I just had to make sure I didn't catch the eye of the Dread Lord and his minions while doing so.
Hyperion leaned back after setting a book on a corner of the map, making sure that it would not blow away in the breeze. "So, what's your plan?"
I shifted my weight forward and tapped Trenycë with a bone pen. "I'm headed there. I'll be blinking in, sneaking into the city, finding what I need, finish the notes and diagrams I have, collect several samples of plague, and then lying low until I can blink back."
"Isn't that a risky proposition? The ruins are several hundred miles away, and it takes hours for you to blink that far."
"You're absolutely right," I said with a sigh. I traced my finger along the line that denoted where Raiaera thrived and where it was slowly, continuously dying. "All these settlements and surviving cities would be in the way if we trekked north. As far as I am aware, I'm still a wanted war criminal. I still have that bounty on my head in Eiskalt. While I don't know if the elves would honor that contract, I don't want to take the risk of being seen."
The plant monster cocked her head to the side. "Did you not aid them in their campaign against Podë?"
A quick pang of loss and regret struck me in the heart at the mention of the Lindqualmë campaign. The vision of a bloodied Nell dying in my arms, refusing my desperate attempts to save her flashed in my eyes. "I did so under an alias and a disguise," I replied, waving the horrible memories of those long two weeks away. "Besides, the Council is so far up the ass of that halfling Illara that she may as well have been the only one who killed Podë."
My confidant nodded, understanding everything.

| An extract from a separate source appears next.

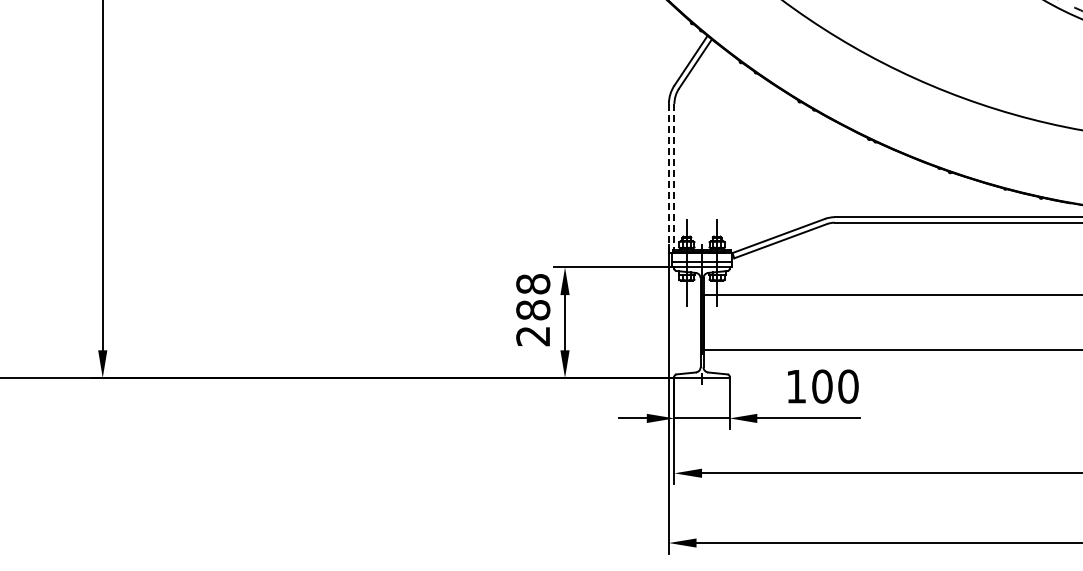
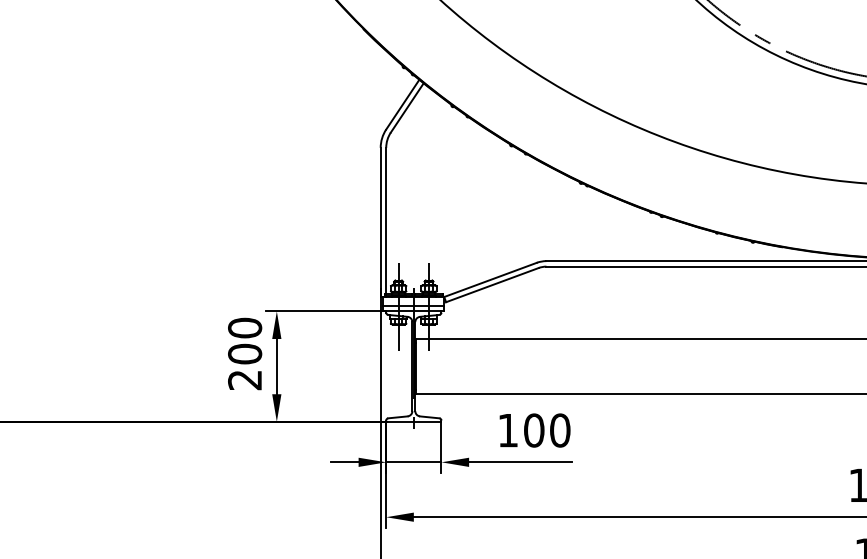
line: (674, 177) -> (386, 221), dashed -> solid
line: (668, 178) -> (380, 222), dashed -> solid
text: (533, 297) -> (245, 341), 288 -> 200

That was the one thing I didn't like about Hype; she accepted any and every argument that was tossed her way. It was not by intentional design on my behalf. I figured that it was just a personality trait that she absorbed when the parasite that would become her consumed the host body. She was a smart girl... plant... horror... thing, but she was a little too passive in discussions and tended to not put up a fight in arguments. Hype began to roll up the map when I stopped her with a touch on her shoulder.
"Watch over me while I meditate. Make sure that I'm not disturbed until I blink away."
"Yes, of course."
"Once I'm gone, I'll need you to return to Tirel. I've left behind a list of projects that need your attention."
"Something to keep me out of trouble, I suppose?"
I winked at her. "You could say that, yes. When I am done, I will blink back to Salvar and join you there. Let's just hope that this information is correct and my findings are worth the trouble."
Hype nodded and began collecting the things that we had scattered on the grass all around us. I closed my eyes, took a deep breath, and exhaled. For the next several hours, I could not allow anything other than thoughts and visions of the front gates of Trenycë fill my mind.